Through computer vision, the chatbot can analyze the evidence
and asses the amount of damage. This is a way to replace the lengthy process of sending an insurance inspector to take photos and make a report.
The most common complaint about insurance policies is typically
their price. Insurance-trained AI can create personalized rates based on the client’s actual choices and lifestyle. Factors such as the distance traveled, diseases, financial stability, and more can create dynamically priced policies.
For example, you could follow in Metromile’s footsteps and offering insurance based on miles traveled if you don’t use your car too often. The
company uses an AI-enhanced sensor system to monitor the driver’s behavior and incidents if any.
A similar solution could be created for life insurance based on data provided by fitness trackers and medical records. This is called behavioral premium pricing, and it’s about paying for what risks you take. You
are no longer just a data point in a statistic; you are paying for your
actions. It’s not about approximating but about taking responsibility.
It’s not only the insurance sector that can benefit from personalized marketing and retargeting based on user preferences. An enhanced online
profiling tool can help insurance companies create tailor-made products for a wide array of client segments.
Using natural language processing and scanning comments from
online platforms and forums can lead to the creation of innovative insurance products that are more adapted to the modern client’s needs.
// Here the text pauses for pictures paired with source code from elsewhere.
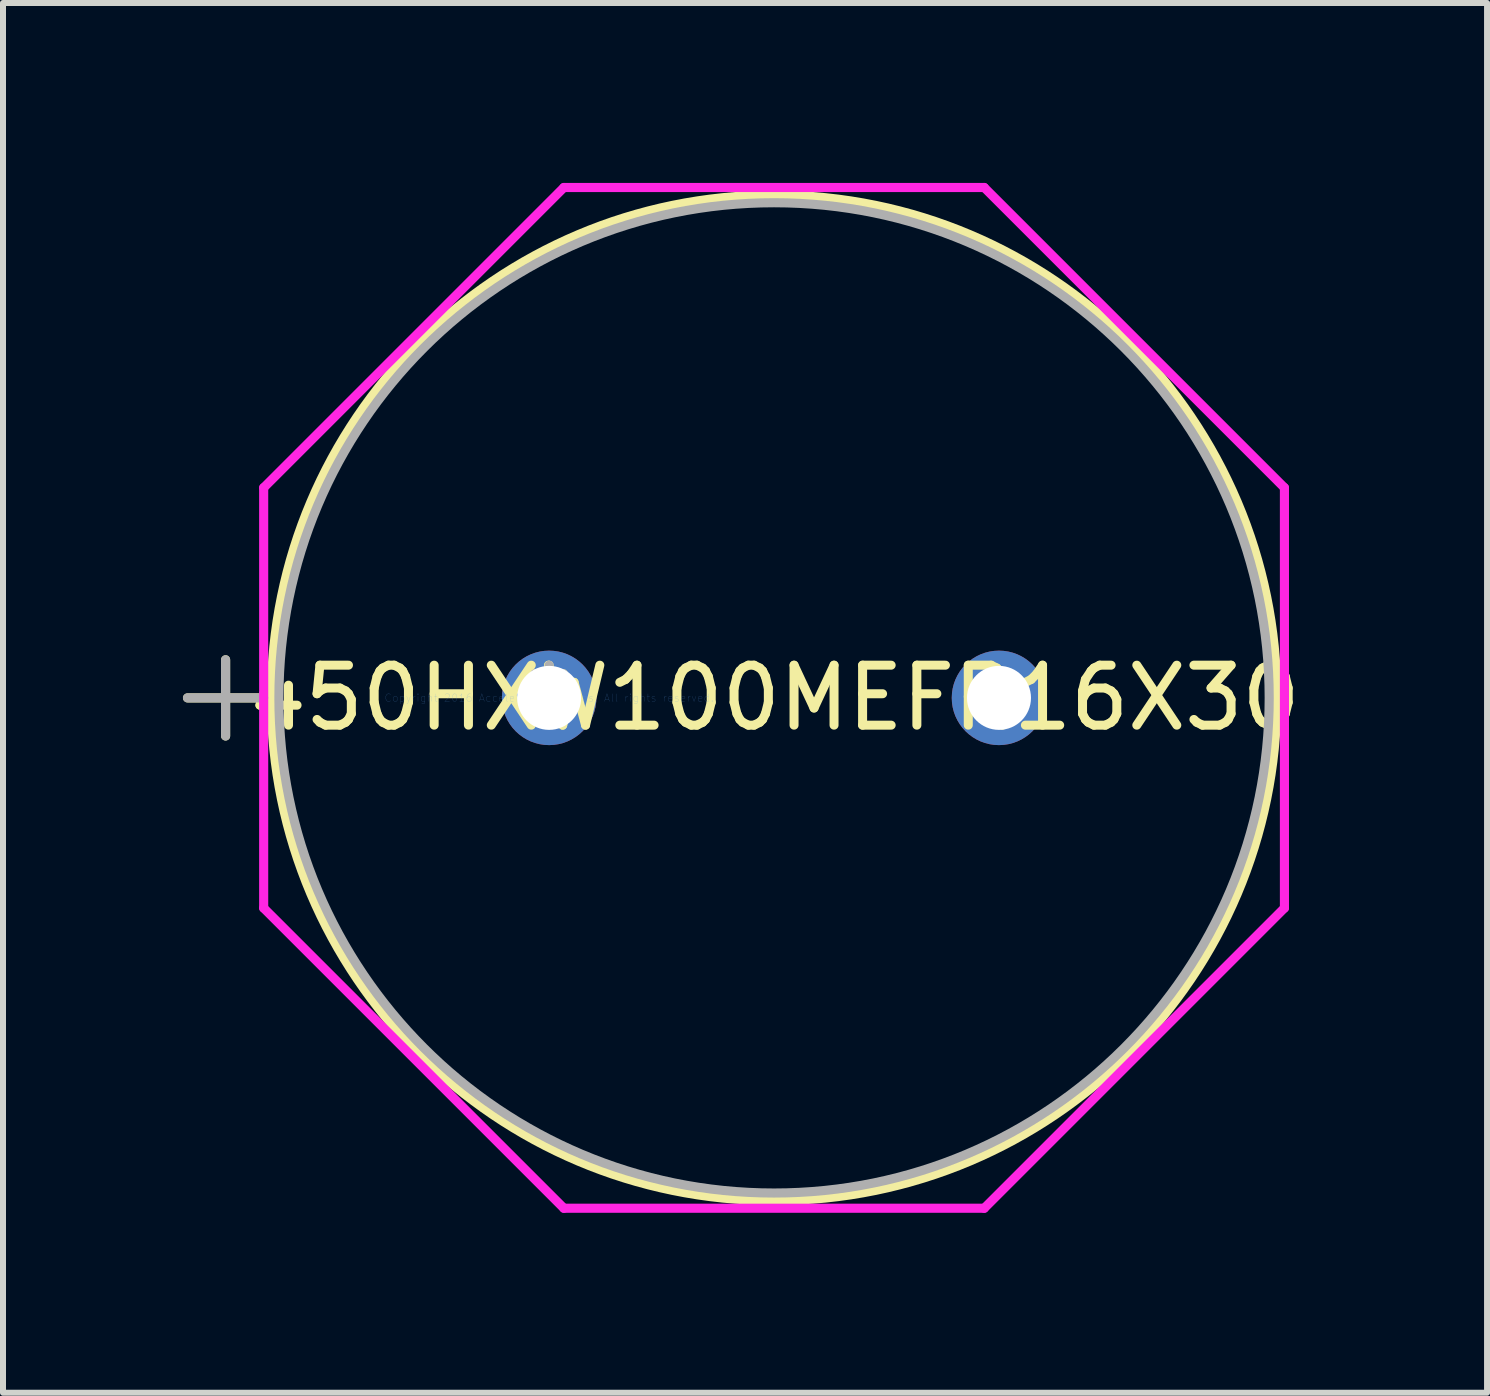
<source format=kicad_pcb>
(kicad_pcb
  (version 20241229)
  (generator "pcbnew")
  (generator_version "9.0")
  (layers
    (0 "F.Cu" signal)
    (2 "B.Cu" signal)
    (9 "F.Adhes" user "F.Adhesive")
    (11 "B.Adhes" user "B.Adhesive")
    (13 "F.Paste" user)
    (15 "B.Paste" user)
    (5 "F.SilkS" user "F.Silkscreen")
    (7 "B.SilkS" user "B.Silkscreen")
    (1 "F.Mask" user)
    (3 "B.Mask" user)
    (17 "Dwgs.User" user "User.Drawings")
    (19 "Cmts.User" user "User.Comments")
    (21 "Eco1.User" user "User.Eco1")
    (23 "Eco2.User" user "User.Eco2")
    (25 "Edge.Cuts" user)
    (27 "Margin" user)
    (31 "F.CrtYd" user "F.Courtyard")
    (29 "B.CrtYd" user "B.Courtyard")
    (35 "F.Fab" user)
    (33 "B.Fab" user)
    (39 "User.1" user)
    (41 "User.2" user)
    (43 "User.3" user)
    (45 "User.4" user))
  (footprint "450HXW100MEFR16X30"
    (layer "F.Cu")
    (at 6.105 8.585)
    (property "Reference" "450HXW100MEFR16X30" (at 3.75 0 0) (layer "F.SilkS") (effects (font (size 1 1) (thickness 0.15))))
    (attr through_hole)
    (fp_line (start -6.029 0) (end -4.759 0) (stroke (width 0.152) (type solid)) (layer "F.SilkS"))
    (fp_line (start -5.394 -0.635) (end -5.394 0.635) (stroke (width 0.152) (type solid)) (layer "F.SilkS"))
    (fp_circle (center 3.75 0) (end 12.132 0) (stroke (width 0.152) (type solid)) (fill no) (layer "F.SilkS"))
    (fp_line (start -4.759 -3.504) (end 0.246 -8.509) (stroke (width 0.152) (type solid)) (layer "F.CrtYd"))
    (fp_line (start -4.759 3.504) (end -4.759 -3.504) (stroke (width 0.152) (type solid)) (layer "F.CrtYd"))
    (fp_line (start 0.246 -8.509) (end 7.254 -8.509) (stroke (width 0.152) (type solid)) (layer "F.CrtYd"))
    (fp_line (start 0.246 8.509) (end -4.759 3.504) (stroke (width 0.152) (type solid)) (layer "F.CrtYd"))
    (fp_line (start 7.254 -8.509) (end 12.259 -3.504) (stroke (width 0.152) (type solid)) (layer "F.CrtYd"))
    (fp_line (start 7.254 8.509) (end 0.246 8.509) (stroke (width 0.152) (type solid)) (layer "F.CrtYd"))
    (fp_line (start 12.259 -3.504) (end 12.259 3.504) (stroke (width 0.152) (type solid)) (layer "F.CrtYd"))
    (fp_line (start 12.259 3.504) (end 7.254 8.509) (stroke (width 0.152) (type solid)) (layer "F.CrtYd"))
    (fp_line (start -6.029 0) (end -4.759 0) (stroke (width 0.152) (type solid)) (layer "F.Fab"))
    (fp_line (start -5.394 -0.635) (end -5.394 0.635) (stroke (width 0.152) (type solid)) (layer "F.Fab"))
    (fp_circle (center 3.75 0) (end 12.005 0) (stroke (width 0.152) (type solid)) (fill no) (layer "F.Fab"))
    (fp_text user "*" (at 0 0 0) (layer "F.SilkS") (effects (font (size 1 1) (thickness 0.15))))
    (fp_text user "Copyright 2016 Accelerated Designs. All rights reserved." (at 0 0 0) (layer "Cmts.User") (effects (font (size 0.127 0.127) (thickness 0.002))))
    (fp_text user "*" (at 0 0 0) (layer "F.Fab") (effects (font (size 1 1) (thickness 0.15))))
    (pad "1" thru_hole circle (at 0 0) (size 1.575 1.575) (drill 1.067) (layers "*.Cu" "*.Mask"))
    (pad "2" thru_hole circle (at 7.5 0) (size 1.575 1.575) (drill 1.067) (layers "*.Cu" "*.Mask")))
  (gr_rect
    (start -3 -3)
    (end 21.742 20.17)
    (stroke (width 0.1) (type default))
    (fill no)
    (layer "Edge.Cuts")))
</source>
It’s an age-old problem of listening to the client’s voice that is now solved in a new, AI-powered way.
Customer experience is all about speed and reliability. The
time to settle a claim is a key performance metric for the insurance industry, and if it can be reduced from days to minutes, it is enough reason for most customers to sign it, even if this means potentially trading in a part of their privacy.
The next step of using AI in the insurance sector is not so much about innovating but about integrating. If right now we have different services providing us with insurance for health, car, and home, soon we can hope to see universal insurance models which are customized to the client’s
needs and priced dynamically according to the perceived risk.
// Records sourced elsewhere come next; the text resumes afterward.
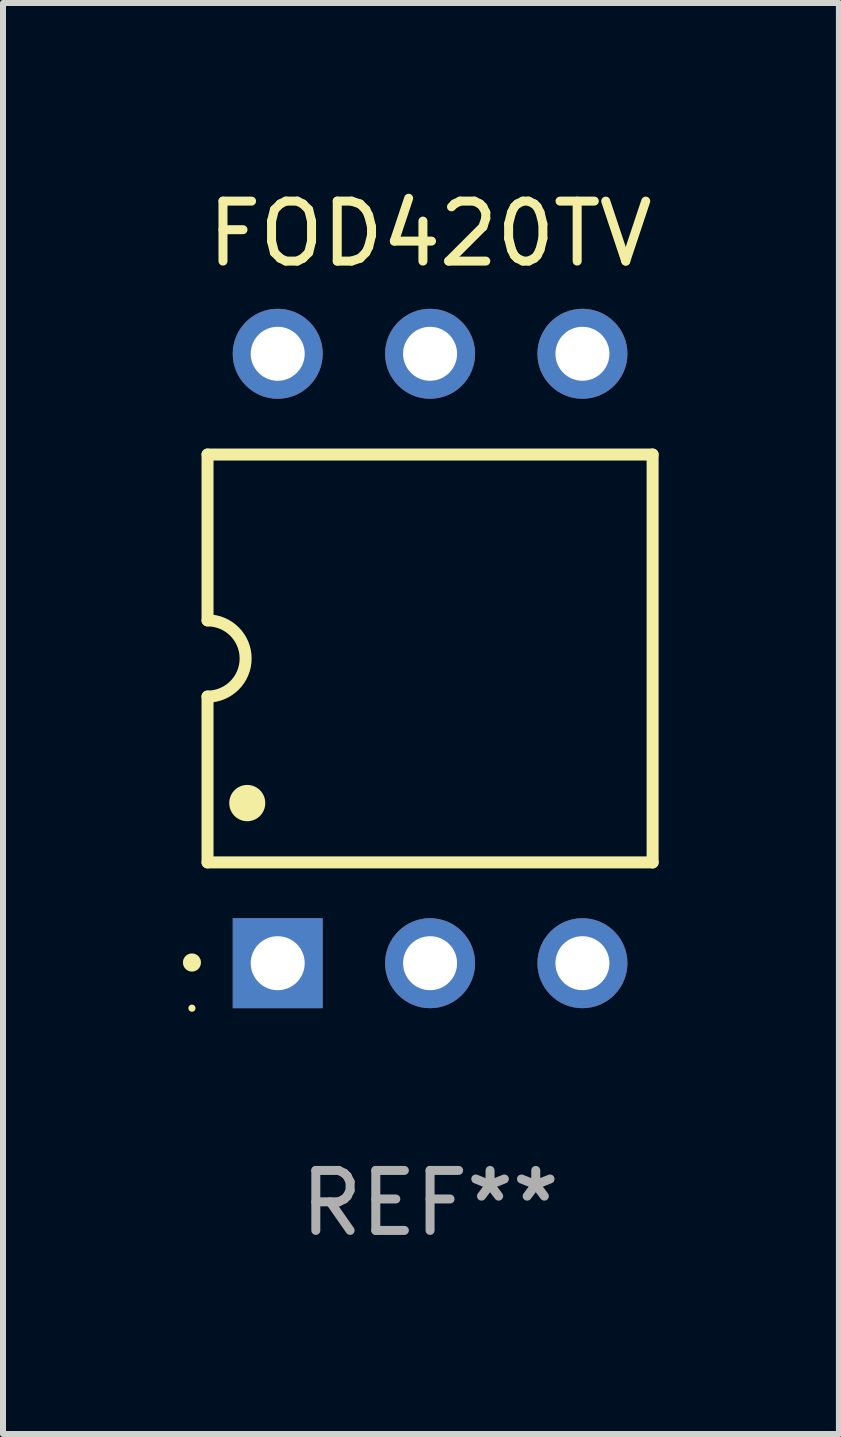
<source format=kicad_pcb>
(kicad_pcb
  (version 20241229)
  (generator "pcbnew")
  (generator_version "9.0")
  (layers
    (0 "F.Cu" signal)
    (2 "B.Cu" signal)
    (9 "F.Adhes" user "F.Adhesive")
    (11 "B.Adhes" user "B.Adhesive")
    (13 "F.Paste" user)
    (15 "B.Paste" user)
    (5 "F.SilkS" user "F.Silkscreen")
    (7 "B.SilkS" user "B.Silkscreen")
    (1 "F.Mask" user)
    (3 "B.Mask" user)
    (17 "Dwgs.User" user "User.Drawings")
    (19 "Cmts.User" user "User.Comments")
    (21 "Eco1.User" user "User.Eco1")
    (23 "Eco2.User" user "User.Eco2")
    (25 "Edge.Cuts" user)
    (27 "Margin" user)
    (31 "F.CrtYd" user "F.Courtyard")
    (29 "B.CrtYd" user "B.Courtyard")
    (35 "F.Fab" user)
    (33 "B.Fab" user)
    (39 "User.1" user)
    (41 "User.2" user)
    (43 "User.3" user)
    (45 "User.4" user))
  (footprint "FOD420TV"
    (layer "F.Cu")
    (at 4.12 7.928)
    (property "Reference" "FOD420TV" (at 0 -7.08 0) (layer "F.SilkS") (effects (font (size 1 1) (thickness 0.15))))
    (attr through_hole)
    (fp_line (start -3.71 -3.4) (end -3.71 -0.635) (stroke (width 0.2) (type solid)) (layer "F.SilkS"))
    (fp_line (start -3.71 -3.4) (end 3.71 -3.4) (stroke (width 0.2) (type solid)) (layer "F.SilkS"))
    (fp_line (start -3.71 0.634) (end -3.71 3.4) (stroke (width 0.2) (type solid)) (layer "F.SilkS"))
    (fp_line (start 3.71 3.4) (end -3.71 3.4) (stroke (width 0.2) (type solid)) (layer "F.SilkS"))
    (fp_line (start 3.71 3.4) (end 3.71 -3.4) (stroke (width 0.2) (type solid)) (layer "F.SilkS"))
    (fp_arc (start -3.970028 5.069901) (mid -3.970033 5.068631) (end -3.970028 5.067361) (stroke (width 0.3) (type solid)) (layer "F.SilkS"))
    (fp_arc (start -3.709982 -0.63495) (mid -3.074981 0.000051) (end -3.709982 0.635052) (stroke (width 0.2) (type solid)) (layer "F.SilkS"))
    (fp_arc (start -3.048006 2.413056) (mid -3.048017 2.410516) (end -3.048006 2.407976) (stroke (width 0.6) (type solid)) (layer "F.SilkS"))
    (fp_circle (center -3.97 5.83) (end -3.94 5.83) (stroke (width 0.06) (type solid)) (fill no) (layer "F.SilkS"))
    (fp_text user "REF**" (at 0 9.08 0) (layer "F.Fab") (effects (font (size 1 1) (thickness 0.15))))
    (pad "1" thru_hole rect (at -2.54 5.08 90) (size 1.5 1.5) (drill 0.9) (layers "*.Cu" "*.Mask"))
    (pad "2" thru_hole circle (at 0.000051 5.08) (size 1.5 1.5) (drill 0.9) (layers "*.Cu" "*.Mask"))
    (pad "3" thru_hole circle (at 2.54 5.08) (size 1.5 1.5) (drill 0.9) (layers "*.Cu" "*.Mask"))
    (pad "4" thru_hole circle (at 2.54 -5.08) (size 1.5 1.5) (drill 0.9) (layers "*.Cu" "*.Mask"))
    (pad "5" thru_hole circle (at 0.000051 -5.08) (size 1.5 1.5) (drill 0.9) (layers "*.Cu" "*.Mask"))
    (pad "6" thru_hole circle (at -2.54 -5.08) (size 1.5 1.5) (drill 0.9) (layers "*.Cu" "*.Mask")))
  (gr_rect
    (start -3 -3)
    (end 10.936 20.857)
    (stroke (width 0.1) (type default))
    (fill no)
    (layer "Edge.Cuts")))
</source>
A relevant example in this relation comes from McKinsey’s report
Insurance 2030. The narrative describes Scott, a fictional client who uses his digitally powered AI assistant, to do some daily chores. The difference from current practices is in computing the premium on the go, based on Scott’s decisions and his particular lifestyle.
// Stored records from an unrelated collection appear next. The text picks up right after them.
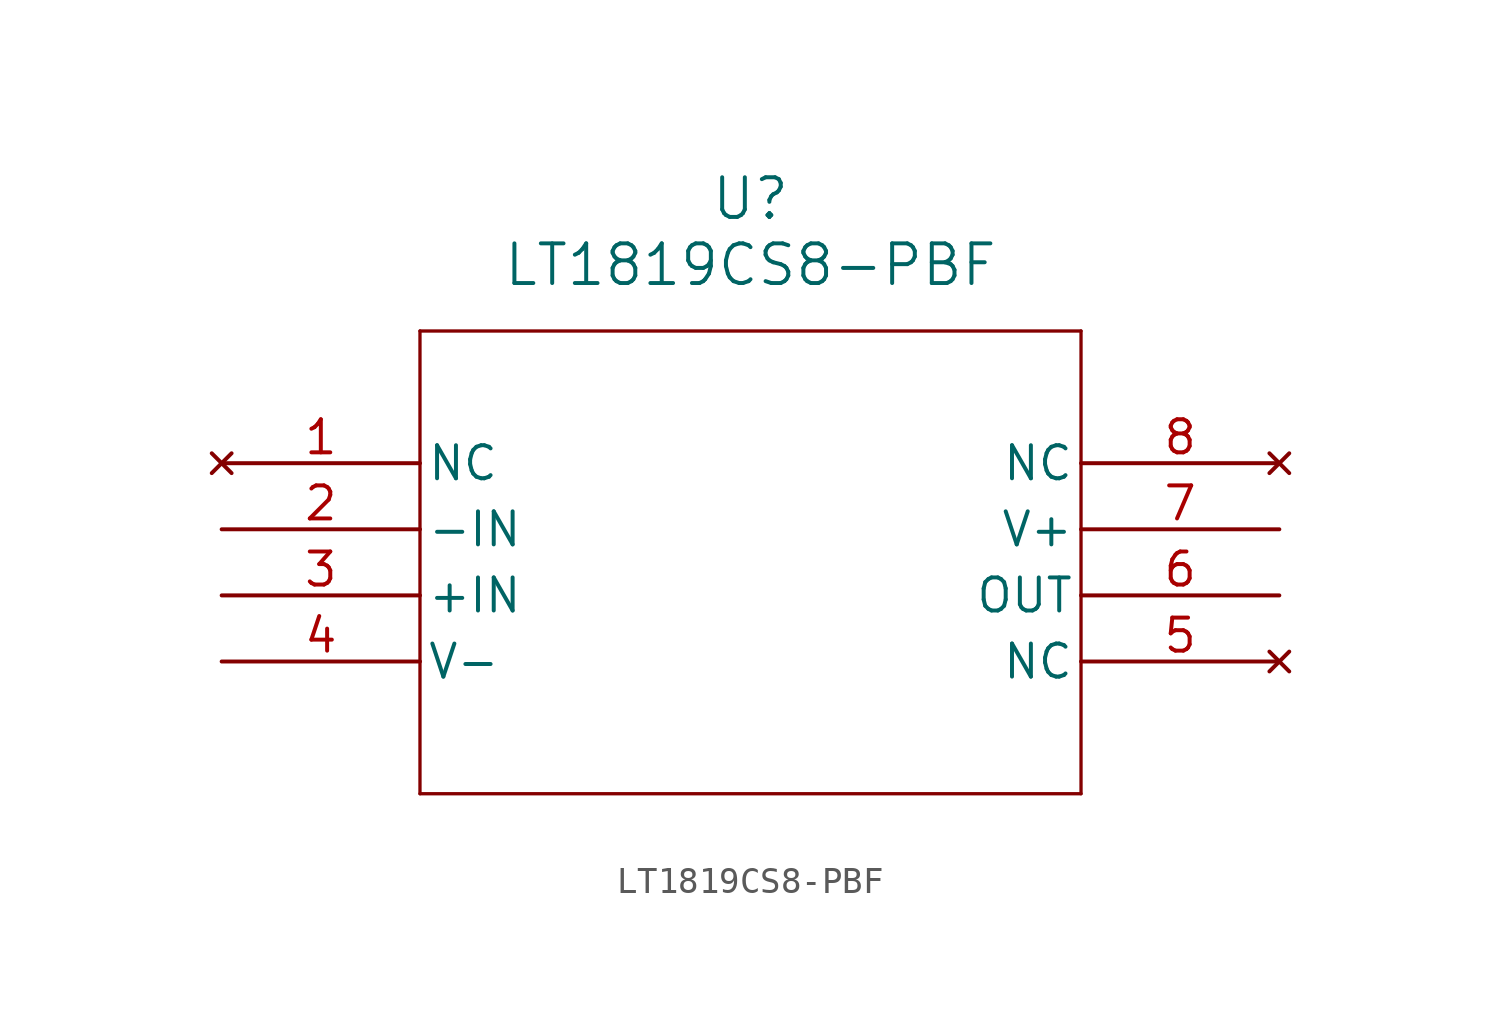
<source format=kicad_sym>
(kicad_symbol_lib
  (version 20211014)
  (generator kicad_symbol_editor)
  (symbol "LT1819CS8-PBF"
    (pin_names
      (offset 0.254))
    (property "Reference" "U"
      (at 20.32 10.16 0)
      (effects (font (size 1.524 1.524))))
    (property "Value" "LT1819CS8-PBF"
      (at 20.32 7.62 0)
      (effects (font (size 1.524 1.524))))
    (symbol "LT1819CS8-PBF_0_1"
      (polyline (pts (xy 7.62 5.08) (xy 7.62 -12.7)) (stroke (width 0.127) (type default) (color 0 0 0 0)) (fill (type none)))
      (polyline (pts (xy 7.62 -12.7) (xy 33.02 -12.7)) (stroke (width 0.127) (type default) (color 0 0 0 0)) (fill (type none)))
      (polyline (pts (xy 33.02 -12.7) (xy 33.02 5.08)) (stroke (width 0.127) (type default) (color 0 0 0 0)) (fill (type none)))
      (polyline (pts (xy 33.02 5.08) (xy 7.62 5.08)) (stroke (width 0.127) (type default) (color 0 0 0 0)) (fill (type none)))
      (pin no_connect line (at 0 0 0) (length 7.62) (name "NC" (effects (font (size 1.27 1.27)))) (number "1" (effects (font (size 1.27 1.27)))))
      (pin input line (at 0 -2.54 0) (length 7.62) (name "-IN" (effects (font (size 1.27 1.27)))) (number "2" (effects (font (size 1.27 1.27)))))
      (pin input line (at 0 -5.08 0) (length 7.62) (name "+IN" (effects (font (size 1.27 1.27)))) (number "3" (effects (font (size 1.27 1.27)))))
      (pin power_in line (at 0 -7.62 0) (length 7.62) (name "V-" (effects (font (size 1.27 1.27)))) (number "4" (effects (font (size 1.27 1.27)))))
      (pin no_connect line (at 40.64 -7.62 180) (length 7.62) (name "NC" (effects (font (size 1.27 1.27)))) (number "5" (effects (font (size 1.27 1.27)))))
      (pin output line (at 40.64 -5.08 180) (length 7.62) (name "OUT" (effects (font (size 1.27 1.27)))) (number "6" (effects (font (size 1.27 1.27)))))
      (pin power_in line (at 40.64 -2.54 180) (length 7.62) (name "V+" (effects (font (size 1.27 1.27)))) (number "7" (effects (font (size 1.27 1.27)))))
      (pin no_connect line (at 40.64 0 180) (length 7.62) (name "NC" (effects (font (size 1.27 1.27)))) (number "8" (effects (font (size 1.27 1.27))))))))
</source>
The first conclusion is that we can no longer have one-size-fits-all insurance. Instead, we will have an adaptable version. Also, people will become more careful and try to prevent instead of repairing or treating. This is an interesting paradigm shift since until now joining an
insurance pool was about sharing risks, but AI is making us more responsible for our own actions.
Any new technology is just as good as the adoption rate. The good news is that Accenture has proven that as much as 74% of customers are willing to use computer-generated insurance advice. The promise here is about giving instant help through easy-to-use channels, such as messengers and voice.
In the era when a selfie is enough to buy insurance, like in the case of Lapetus Solutions, the customer gets much more than an insurance policy. They get healthcare advice, possible savings, and dedicated products.
The downside of this approach has to do with privacy. In a world where your insurance company can determine what you did last night and if you took your medication, do you feel safe or do you feel part of a Big Brother system? What is the perfect balance between customization and intrusion?